Independent blockchain sleuth Wazz spotted the hack on Sept. 15, saying they observed suspicious behavior with one of Cuban’s wallets after months of inactivity.
The “Shark’s” wallet was drained of US dollar-pegged stablecoins, staked ETH (stETH), SuperRare (RARE) tokens, and some Ethereum Name Service (ENS) domains, transaction history from Etherscan shows.
Wazz later suspected that Cuban may have been just moving assets around after some $2 million worth of USDC was withdrawn and sent to a different wallet.
Cuban, who onlookers suggested was likely alerted of the transactions, then managed to save over $2.5 million worth of Polygon (MATIC) after transferring them to a Coinbase exchange address.
The attack seemingly stemmed from a fake Metamask wallet that Cuban downloaded. In a statement to DL News, Cuban confirmed he had lost $870,000 after he had gone on MetaMask “for the first time in months.” He suggested that the application he used may have had malicious intent. He said he had searched for Circle on Google and not MetaMask.
Fake MetaMask extensions or applications are not unheard of. Over the years, fraudsters have used these fake platforms to trick users into providing their private keys or seed phrases to gain access and drain users’ cryptocurrency wallets.

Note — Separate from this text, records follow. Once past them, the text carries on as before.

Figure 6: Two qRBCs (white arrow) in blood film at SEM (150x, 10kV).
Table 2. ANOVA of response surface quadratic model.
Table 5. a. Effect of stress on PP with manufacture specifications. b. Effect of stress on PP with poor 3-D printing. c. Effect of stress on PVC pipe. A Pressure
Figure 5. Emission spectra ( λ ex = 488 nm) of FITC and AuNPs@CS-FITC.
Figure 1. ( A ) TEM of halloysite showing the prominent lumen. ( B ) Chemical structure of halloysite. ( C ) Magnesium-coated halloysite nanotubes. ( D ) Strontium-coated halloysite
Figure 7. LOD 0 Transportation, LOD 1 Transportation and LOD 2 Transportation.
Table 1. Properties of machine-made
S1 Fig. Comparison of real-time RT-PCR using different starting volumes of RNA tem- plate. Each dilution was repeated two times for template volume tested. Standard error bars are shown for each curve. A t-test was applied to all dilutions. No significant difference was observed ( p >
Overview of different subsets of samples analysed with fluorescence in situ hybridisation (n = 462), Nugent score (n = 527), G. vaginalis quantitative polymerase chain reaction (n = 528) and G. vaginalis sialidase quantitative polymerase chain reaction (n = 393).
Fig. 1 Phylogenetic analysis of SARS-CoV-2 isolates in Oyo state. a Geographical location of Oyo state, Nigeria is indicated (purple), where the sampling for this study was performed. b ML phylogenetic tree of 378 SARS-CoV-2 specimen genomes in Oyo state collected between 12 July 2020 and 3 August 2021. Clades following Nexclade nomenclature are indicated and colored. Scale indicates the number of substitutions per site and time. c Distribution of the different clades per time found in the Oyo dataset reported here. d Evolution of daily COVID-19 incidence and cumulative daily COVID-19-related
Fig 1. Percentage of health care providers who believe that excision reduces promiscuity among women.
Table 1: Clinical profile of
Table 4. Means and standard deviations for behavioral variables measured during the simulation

This was not the first time the billionaire had losses in crypto. In 2021, Cuban, an active investor in decentralized finance (DeFi), lost an unspecified amount of capital on what he called a “rug pull” after the algorithmic stablecoin project Iron Finance collapsed amid a supposed bank run.
This month has been marked by several high-profile crypto scams and hacks, including the $41 million drained from online crypto casino Stake.com on Sept. 4. Hong Kong-based cryptocurrency exchange CoinEx then fell victim to a hack involving more than $50 million worth of assets a week later.
Meanwhile, Ethereum co-founder Vitalik Buterin’s X account was compromised in a phishing attack on Sept. 10. The perpetrators used Buterin’s reach to lure unwitting users through a post that contained a phishing link, running off with around $700,000.